Densho Digital Archive
Densho Visual History Collection
Title: Richard Kosaki Interview
Narrator: Richard Kosaki
Interviewer: Mitchell Maki
Location: Los Angeles, California
Date: March 19, 2004
Densho ID: denshovh-krichard-01-0025

<Begin Segment 25>

MM: If someone were to describe Dick Kosaki, the junior at UH, how would they describe you?

RK: Oh, I don't know. I had a lot of hair. [Laughs] And I was active in student government. One of the interesting things we did as student body president was -- and I tried to be, I mean, at that time as I remember, I tried to steer us away from carnivals and dances. We did that and I had a good person or persons who could handle those areas which weren't my primary interest. I tried to get something like the sponsoring panel discussions. One of the interesting things we did... oh yeah, preparing for statehood for Hawaii. We were very active in this movement. And congressional committees were coming regularly to Hawaii to have hearings, one after another. I figured how many people in Congress, they all had to take a trip to Hawaii before we got statehood. But the student, the student government was very active in promoting statehood for Hawaii. And our principal speaker, at that time was... what was she, a freshman or a sophomore? Patsy Mink, Patsy Takemoto at that time. Patsy was very effective. I saw her perform as a Maui High School senior in the territorial oratorical contest, I can just picture, I can still see Patsy on the McKinley High School auditorium where the contest was held, very dramatically giving her spiel. But anyway, Patsy appeared before the Congressional committee. And she was so effective the Hawaii Statehood Commission decided to send her to Washington, D.C., to testify. Anyway, Patsy never came back, then she went to University of Chicago, and all that.

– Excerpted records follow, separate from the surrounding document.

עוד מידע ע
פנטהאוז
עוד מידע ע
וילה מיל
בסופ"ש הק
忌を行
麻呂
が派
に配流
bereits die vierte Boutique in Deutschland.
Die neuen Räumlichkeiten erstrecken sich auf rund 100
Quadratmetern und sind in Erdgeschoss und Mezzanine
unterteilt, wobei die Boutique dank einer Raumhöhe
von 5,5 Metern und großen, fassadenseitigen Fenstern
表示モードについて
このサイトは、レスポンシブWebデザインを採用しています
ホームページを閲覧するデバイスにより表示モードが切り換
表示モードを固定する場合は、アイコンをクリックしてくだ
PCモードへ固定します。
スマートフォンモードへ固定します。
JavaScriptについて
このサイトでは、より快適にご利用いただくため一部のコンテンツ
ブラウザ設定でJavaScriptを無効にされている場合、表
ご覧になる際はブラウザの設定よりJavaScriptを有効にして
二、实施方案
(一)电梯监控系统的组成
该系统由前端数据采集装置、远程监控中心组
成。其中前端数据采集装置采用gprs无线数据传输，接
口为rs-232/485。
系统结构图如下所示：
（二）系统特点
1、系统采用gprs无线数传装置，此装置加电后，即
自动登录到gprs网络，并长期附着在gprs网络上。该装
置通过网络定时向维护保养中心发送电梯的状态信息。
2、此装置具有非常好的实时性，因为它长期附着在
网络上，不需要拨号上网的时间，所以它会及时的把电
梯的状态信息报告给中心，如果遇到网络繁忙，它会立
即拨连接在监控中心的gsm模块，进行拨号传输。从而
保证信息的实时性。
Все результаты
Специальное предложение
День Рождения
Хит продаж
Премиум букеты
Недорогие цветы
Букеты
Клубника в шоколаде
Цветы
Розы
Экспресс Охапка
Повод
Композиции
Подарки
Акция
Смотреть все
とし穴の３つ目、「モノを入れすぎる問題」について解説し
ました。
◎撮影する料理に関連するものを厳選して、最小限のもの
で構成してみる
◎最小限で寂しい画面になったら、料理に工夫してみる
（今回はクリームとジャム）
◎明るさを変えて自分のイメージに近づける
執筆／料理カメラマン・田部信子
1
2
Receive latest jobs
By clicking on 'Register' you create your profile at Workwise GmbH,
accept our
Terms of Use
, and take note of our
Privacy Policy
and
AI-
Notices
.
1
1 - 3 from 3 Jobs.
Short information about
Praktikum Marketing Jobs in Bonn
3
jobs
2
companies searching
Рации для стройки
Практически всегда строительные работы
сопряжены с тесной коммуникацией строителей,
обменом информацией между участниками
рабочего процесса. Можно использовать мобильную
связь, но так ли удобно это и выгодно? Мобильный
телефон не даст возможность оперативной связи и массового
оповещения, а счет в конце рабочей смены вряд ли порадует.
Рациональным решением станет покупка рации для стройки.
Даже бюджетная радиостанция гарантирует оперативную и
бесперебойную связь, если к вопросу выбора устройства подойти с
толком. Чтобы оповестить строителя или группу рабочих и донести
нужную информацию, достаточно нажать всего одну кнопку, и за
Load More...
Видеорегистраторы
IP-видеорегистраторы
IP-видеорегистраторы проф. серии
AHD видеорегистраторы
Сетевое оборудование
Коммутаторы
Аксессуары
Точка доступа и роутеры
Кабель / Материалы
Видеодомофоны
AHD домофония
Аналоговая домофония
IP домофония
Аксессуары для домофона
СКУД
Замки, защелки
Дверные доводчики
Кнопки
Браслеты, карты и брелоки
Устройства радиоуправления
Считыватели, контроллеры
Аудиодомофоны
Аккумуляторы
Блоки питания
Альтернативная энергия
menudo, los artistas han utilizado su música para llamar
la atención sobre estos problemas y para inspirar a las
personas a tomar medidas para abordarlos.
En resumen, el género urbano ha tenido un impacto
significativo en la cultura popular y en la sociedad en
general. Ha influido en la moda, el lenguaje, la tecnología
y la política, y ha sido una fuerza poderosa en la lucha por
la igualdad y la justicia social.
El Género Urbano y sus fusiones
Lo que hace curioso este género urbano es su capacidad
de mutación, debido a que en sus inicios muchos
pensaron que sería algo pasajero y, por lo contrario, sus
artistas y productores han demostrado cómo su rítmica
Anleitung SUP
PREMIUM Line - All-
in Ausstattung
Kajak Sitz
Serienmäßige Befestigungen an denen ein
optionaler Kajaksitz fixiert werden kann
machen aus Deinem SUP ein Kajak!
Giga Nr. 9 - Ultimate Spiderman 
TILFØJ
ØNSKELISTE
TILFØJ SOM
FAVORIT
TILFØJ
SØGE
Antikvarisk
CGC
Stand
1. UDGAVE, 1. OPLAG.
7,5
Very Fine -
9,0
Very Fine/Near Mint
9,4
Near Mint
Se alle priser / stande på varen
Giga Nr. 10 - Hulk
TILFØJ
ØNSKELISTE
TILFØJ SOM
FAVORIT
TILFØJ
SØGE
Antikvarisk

MM: The rest is history, for her.

RK: Yeah. But we were very active in that. But also, at the urging, I think, of Allan Saunders, one of the projects that we ran at the ASUH was a constitutional convention. See, before you become a state you have to have a state constitution, and it's crucial as to what you put into it. And so, we thought this would be good experience for us, would be good for the state, for the public in general to know what some of the issues are, what some of the alternatives might be to different approaches in government. So we had a student constitutional convention, which was very successful. And we came out with our own constitution. So we had projects like that.

Another delightful thing that I recall now, as student body president, I got a call from the U.S. army once. As you might recall, the U.S. army had a, I don't know what you call it, a academic unit or whatever. They were promoting, studying in the field... what do we call it? Well, it's... anyway, the off-campus study, and they had reproduced many classics, Shakespeare, Adam Smith, you know, Freud, all the great works, paperbacks, that they were freely distributing to the troops in the field, I guess, to keep us educated and out of mischief. But when the war ended they had, at Fort Shafter, boxes and boxes of these classics. They wanted to get rid of it, so they called the university. They called us at student government. They said, "Can you do something with this?" I said, "We sure can." So we hauled all of these books and had a great book sale. I think you could have bought (John) Dewey for twenty-five, ten cents or twenty-five cents. But it was some of the good things we could do.

MM: So you're a junior at UH, you're involved in student government, and involved in very meaningful endeavors, i.e. statehood. You are engaged at that time with Mildred. What did you want to be at that point? What did you see in your future?

RK: Well, it was still a toss-up between being a lawyer and being a professor, although it was much later that I gave the professor side more and more serious consideration.